Getting sober complicated this image in a two-step process. Being in 12-step groups meant doing a lot of work to deal with my own finitude, my own inevitable inability to live up to my ideals, and to listen to others as they worked through the same terrain. I dug into my own motives and got in touch with the needs animating me whether I acknowledged them or not, getting to see my own “bad behavior” as being a survival mechanism for meeting some desperately-felt needs, seeing my growth as finding new ways to meet those same needs and find an acceptance of them in my life. I learned that there’s always something to acknowledge and admire in people, including myself, including people I’m mad at and who are mad at me too.
My emotions stabilized as I became more connected to others and more secure with myself; the feelings that animated my revolutionary days, the rage and frustration and despair, gradually faded. I’d seen that if personal problems can be framed as political problems, then at least some political problems can be reframed as personal problems, and that this was a good thing - I have had a lot more success in changing my thoughts and actions and passing those possibilities on to others than I have had in passing laws and organizing general strikes.
In sum: for me sobriety has disclosed and illuminated the utility of stories that are typically only found somewhere in the political right. These stories carry themes and values of personal humility, the importance of local community, skepticism about innovation and individualism and revolutionary “clarity”.
I am also a white man in America. Society is extremely, unfairly forgiving of me - I got caught green-handed smoking pot twice in college and the cops let me walk away both times. (Although one had to ask “Are you majoring in dumbass, son?”). I don’t think it correlates with any kind of general intelligence, but I am at least capable of writing code and getting paid comfortably to do it. I’m lucky enough to have a job that I like and to feel fulfilled in what I do, even when it’s hard and frustrating and demands a lot of me. I had a family who was open to me and cared about me and had a place for me to stay. It’s not an exaggeration to say that I am among the luckiest people to ever walk the earth.
So I think the conservative stories find purchase in the comfortable, privileged parts of me. But I also don’t think that they’re completely without a more general value. Even if federal legislation and mass political action will take us to a better future, even if the present is painful and unfair to most people, I still think that there is some power and well-being to be found in the idea of taking responsibility for your life and working on the relationships you have with the people who matter the most to you.

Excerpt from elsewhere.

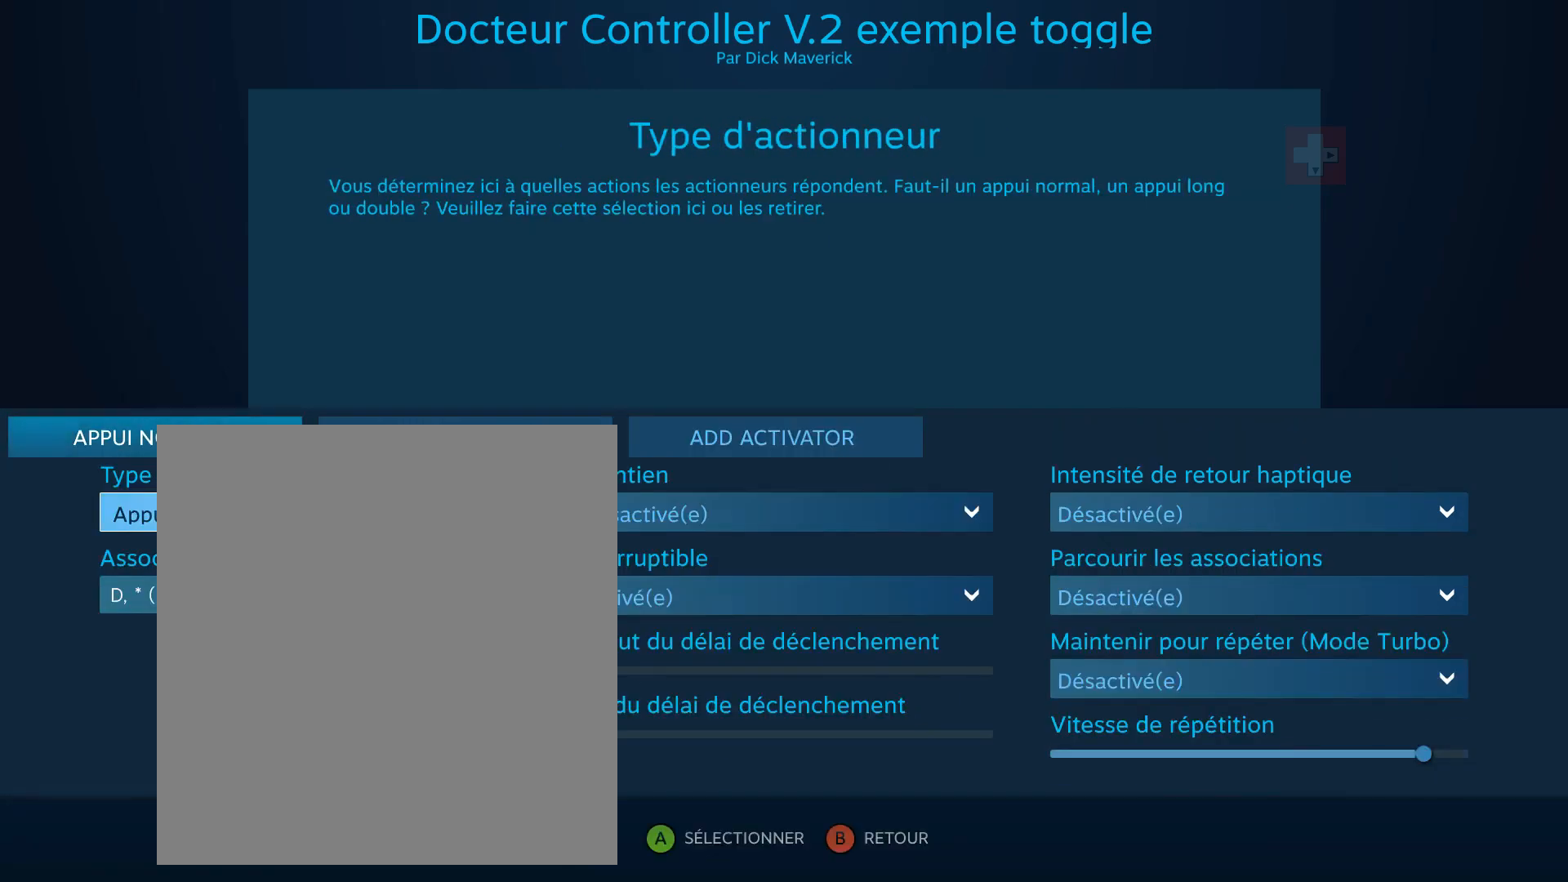
{"buttons": ["A"], "left_stick": "center", "events": [[17, "left_stick", "up"], [150, "left_stick", "center"], [200, "left_stick", "right"], [350, "left_stick", "center"], [483, "A", "down"]]}
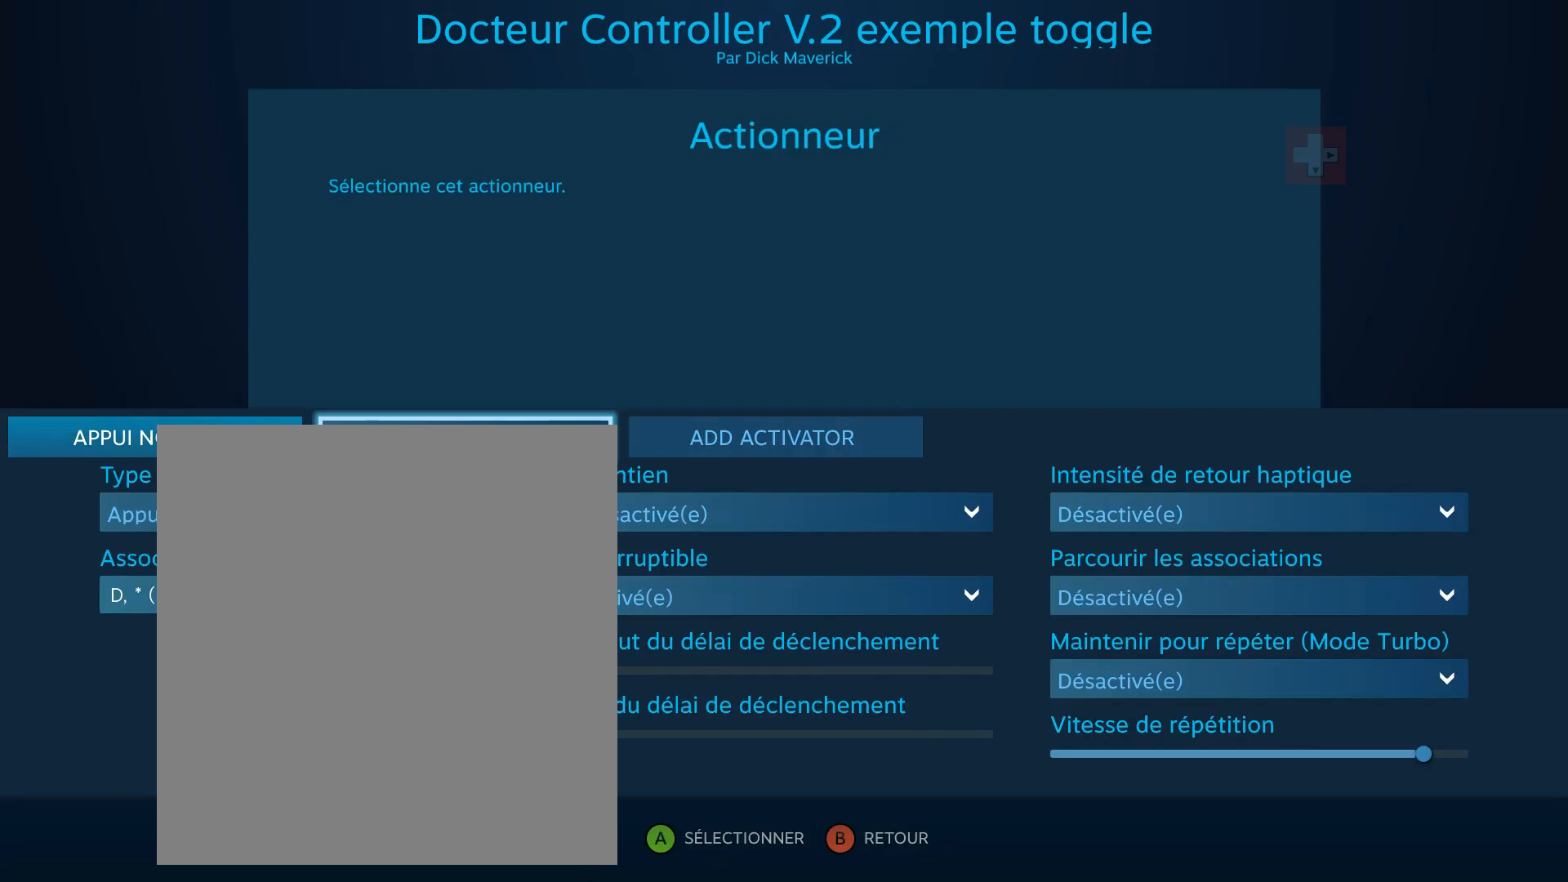
{"buttons": [], "left_stick": "center", "events": [[83, "A", "up"]]}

Attention and time are finite, and I don’t know where the balance is between focusing on changing the world and focusing on changing your own individual life. I can assert that focusing on changing my own life has worked really well for me, but I also have a position in society due to my identity that isn’t available to everyone. I nevertheless hope that something in my story can disclose some new possibilities; if not for the revolution, then at least for the well-being of people who find themselves caring for and fighting for a better world for everyone.